------ Given records

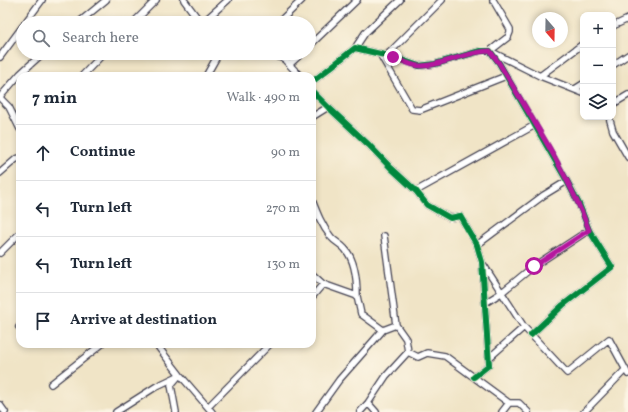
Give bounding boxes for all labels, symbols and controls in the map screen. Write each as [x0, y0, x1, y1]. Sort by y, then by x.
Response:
north arrow [532, 12, 568, 48]
map controls [580, 12, 616, 120]
button: + [580, 12, 616, 48]
search box [16, 16, 316, 60]
icon: search [30, 27, 52, 49]
text: Search here [62, 28, 139, 49]
route end [384, 48, 402, 66]
button: − [580, 48, 616, 84]
button: layers [580, 84, 616, 120]
text: 7 min [32, 87, 77, 110]
text: Walk · 490 m [226, 89, 300, 107]
icon: ahead [32, 142, 54, 164]
text: Continue [70, 142, 135, 163]
text: 90 m [271, 144, 300, 162]
icon: left [32, 198, 54, 220]
text: Turn left [70, 198, 132, 219]
text: 270 m [266, 200, 300, 218]
icon: left [32, 254, 54, 276]
text: Turn left [70, 254, 132, 275]
text: 130 m [267, 256, 300, 274]
route start [525, 257, 543, 275]
icon: arrive [32, 310, 54, 332]
text: Arrive at destination [70, 310, 217, 331]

------------

(Description of the task):
In full and without changes, repeat the listing above, but not its pictures.

(Problem solution):
Give bounding boxes for all labels, symbols and controls in the map screen. Write each as [x0, y0, x1, y1]. Sort by y, then by x.
Response:
north arrow [532, 12, 568, 48]
map controls [580, 12, 616, 120]
button: + [580, 12, 616, 48]
search box [16, 16, 316, 60]
icon: search [30, 27, 52, 49]
text: Search here [62, 28, 139, 49]
route end [384, 48, 402, 66]
button: − [580, 48, 616, 84]
button: layers [580, 84, 616, 120]
text: 7 min [32, 87, 77, 110]
text: Walk · 490 m [226, 89, 300, 107]
icon: ahead [32, 142, 54, 164]
text: Continue [70, 142, 135, 163]
text: 90 m [271, 144, 300, 162]
icon: left [32, 198, 54, 220]
text: Turn left [70, 198, 132, 219]
text: 270 m [266, 200, 300, 218]
icon: left [32, 254, 54, 276]
text: Turn left [70, 254, 132, 275]
text: 130 m [267, 256, 300, 274]
route start [525, 257, 543, 275]
icon: arrive [32, 310, 54, 332]
text: Arrive at destination [70, 310, 217, 331]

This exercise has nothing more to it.